Namun tidak semua kisah bernuansa gelap. Ada juga cerita seperti Milka, pelajar SMK di Semarang, yang mengunggah foto kebersamaannya dengan keluarga sebagai bentuk rasa syukur. Ayahnya bekerja di luar kota, tetapi selalu menyempatkan diri pulang setiap akhir pekan. 

Bagi Milka, jarak bukan halangan untuk merasa dekat. "Papa selalu datang kalau aku ikut lomba, bahkan sampai cuti," ujarnya. Di tengah jarak fisik, Milka masih bisa merasakan pelukan emosional yang utuh (Kompas.id).

Dua kisah itu memperlihatkan spektrum luas relasi ayah-anak masa kini. Ada yang kehilangan, ada yang masih memelihara kedekatan. Tapi di antara keduanya, ada jutaan anak lain yang berada di wilayah abu-abu: mereka tidak benar-benar kehilangan, tapi juga tidak sepenuhnya memiliki.

Kehilangan pelukan ayah bukan sekadar kehilangan sentuhan fisik, melainkan juga kehilangan bahasa emosional. Psikolog anak menyebut bahwa sentuhan memiliki peran besar dalam pembentukan rasa aman. 

Anak yang jarang dipeluk atau diajak berbicara cenderung sulit membangun kepercayaan diri. Mereka tumbuh dengan perasaan "tidak cukup", selalu mencari validasi dari luar. 

Inilah generasi yang kemudian menumpahkan kerinduannya di media sosial, menulis puisi untuk ayah yang tak pernah membaca, atau membuat video lucu untuk menutupi kekosongan emosional.

Dalam analisis Kompas mengenai konten media sosial bertema "ayah", ditemukan bahwa emosi "senang" dan "sedih" mendominasi. 
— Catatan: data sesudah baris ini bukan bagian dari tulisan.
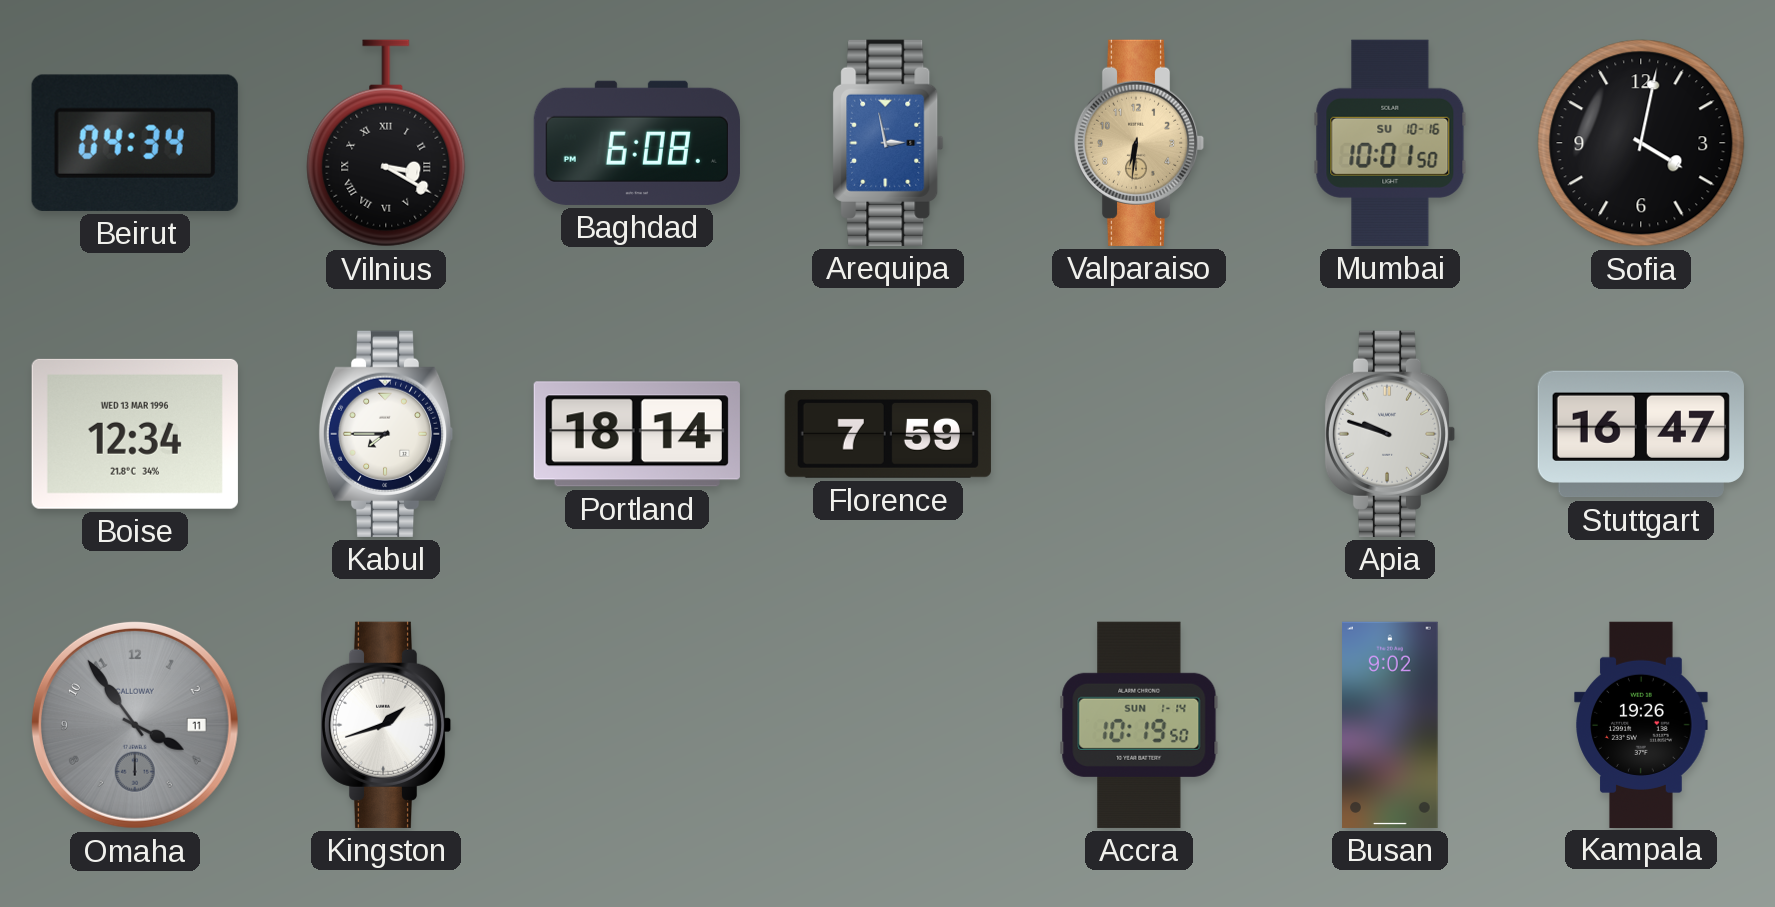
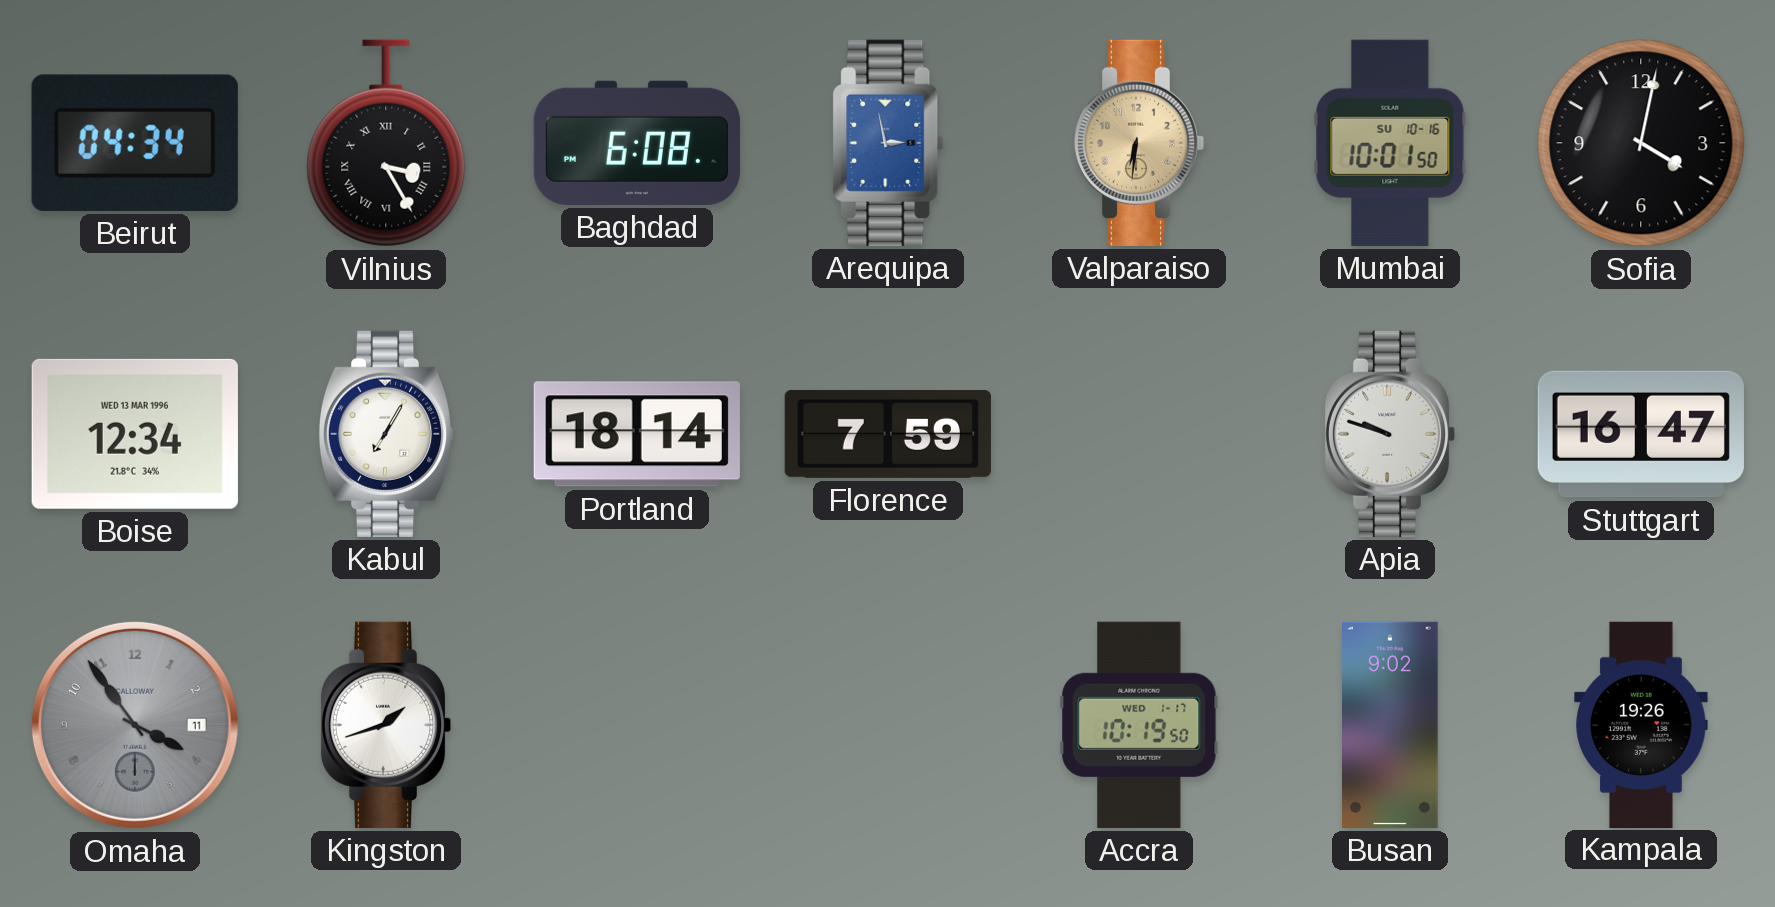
Vilnius: 3:20 -> 3:25
Kabul: 7:45 -> 7:05
Accra date: SUN 1-14 -> WED 1-17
Dua kutub itu mencerminkan realitas ganda: di satu sisi ada cinta, di sisi lain ada luka. Kata "lucu" sering muncul berdampingan dengan "fatherless", menandakan ironi---banyak orang membicarakan kehilangan dengan tawa palsu. Mungkin karena lebih mudah tertawa daripada mengakui rindu yang tidak terjawab  (Kompas.id).

Kembali Menemukan Kehangatan

Namun semua ini bukan untuk menyalahkan para ayah. Dalam banyak kasus, mereka pun adalah korban dari sistem yang membentuk mereka. Laki-laki dibesarkan dengan tuntutan untuk menjadi kuat, bekerja keras, dan tidak menunjukkan emosi. 

Mereka tumbuh dalam budaya yang menilai keberhasilan dari seberapa besar penghasilan, bukan seberapa dalam pelukan. Maka ketika mereka dewasa dan menjadi ayah, banyak yang bingung bagaimana cara mengekspresikan kasih sayang. Mereka bisa membelikan mainan, tapi tidak tahu bagaimana mengucapkan "Aku bangga padamu."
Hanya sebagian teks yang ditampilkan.